Não está sozinha, garante, mas também não está entre a maioria dos russos. “Entre os meus amigos e conhecidos, 50% são contra a guerra e a outra metade a favor”, reconhece. O centro de estatísticas russo Levada, considerado independente, vai um pouco mais longe e diz que, em Fevereiro, 71 % da população apoiava as acções do Presidente Vladimir Putin, embora não seja claro se esta percentagem já inclui a invasão da Ucrânia.
O português ouvido pelo PÚBLICO não tem dúvidas que “a sociedade civil está dividida”. Entre os que “reprovam veementemente” a intervenção militar na Ucrânia estão pessoas que, pela descrição do português, podem ser o papel químico de Anjelica. “Estão cientes das consequências que [a invasão e as sanções] acarretam. Muitos já as estão a sentir na pele”, explica. Não é só o poder de compra que diminui, é também, diz, “a responsabilidade moral das acções militares” que carregam, e o receio do “isolamento total”, associado ao “estigma da má fama da qual a partir daqui gozarão todos os cidadãos russos”.
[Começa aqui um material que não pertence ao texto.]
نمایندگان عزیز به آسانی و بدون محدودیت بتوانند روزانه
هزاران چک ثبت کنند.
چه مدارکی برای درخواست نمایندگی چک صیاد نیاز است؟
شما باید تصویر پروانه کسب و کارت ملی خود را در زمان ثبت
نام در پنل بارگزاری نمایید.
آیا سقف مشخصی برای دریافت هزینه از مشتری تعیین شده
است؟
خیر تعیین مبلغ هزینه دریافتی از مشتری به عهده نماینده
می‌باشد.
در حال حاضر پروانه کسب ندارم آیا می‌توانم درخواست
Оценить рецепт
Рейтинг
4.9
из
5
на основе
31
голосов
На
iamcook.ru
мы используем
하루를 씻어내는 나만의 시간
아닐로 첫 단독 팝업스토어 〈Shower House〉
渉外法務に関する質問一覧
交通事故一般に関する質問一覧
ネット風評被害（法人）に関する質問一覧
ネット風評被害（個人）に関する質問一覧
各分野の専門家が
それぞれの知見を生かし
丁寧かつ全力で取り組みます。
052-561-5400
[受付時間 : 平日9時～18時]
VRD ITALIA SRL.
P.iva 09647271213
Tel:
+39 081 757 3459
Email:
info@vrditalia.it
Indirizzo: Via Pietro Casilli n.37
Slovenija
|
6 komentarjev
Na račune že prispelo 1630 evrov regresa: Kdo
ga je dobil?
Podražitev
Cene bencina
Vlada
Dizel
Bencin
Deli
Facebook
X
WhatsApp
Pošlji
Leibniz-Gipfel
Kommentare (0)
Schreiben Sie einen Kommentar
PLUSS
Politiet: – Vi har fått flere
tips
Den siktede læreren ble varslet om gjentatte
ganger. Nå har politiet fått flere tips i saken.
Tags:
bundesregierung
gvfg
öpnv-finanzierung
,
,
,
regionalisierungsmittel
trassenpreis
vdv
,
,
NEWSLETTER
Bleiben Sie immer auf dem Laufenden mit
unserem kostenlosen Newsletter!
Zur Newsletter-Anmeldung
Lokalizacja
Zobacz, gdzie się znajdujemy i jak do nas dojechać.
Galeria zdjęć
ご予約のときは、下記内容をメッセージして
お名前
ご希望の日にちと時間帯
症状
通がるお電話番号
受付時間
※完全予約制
Perceber os que apoiam a intervenção é, obrigatoriamente, perceber a complexa história da Rússia, que faz com que grande parte da população tenha “uma abordagem emocional” ao conflito, acredita o português. “A intervenção a que assistimos é por muitos vista como inevitável, justificada pela ameaça ocidental à segurança da Rússia e às populações russófonas que vivem na Ucrânia. Tenho no meu círculo de amigos pessoas que apoiam a acção militar e que empregam todo o zelo em tentar justificar o que está a acontecer”, afirma.
O grau de divisão entre a população russa e a abrangência total das consequências que se farão sentir no país são, neste momento, uma incerteza tão grande quanto o fim da guerra.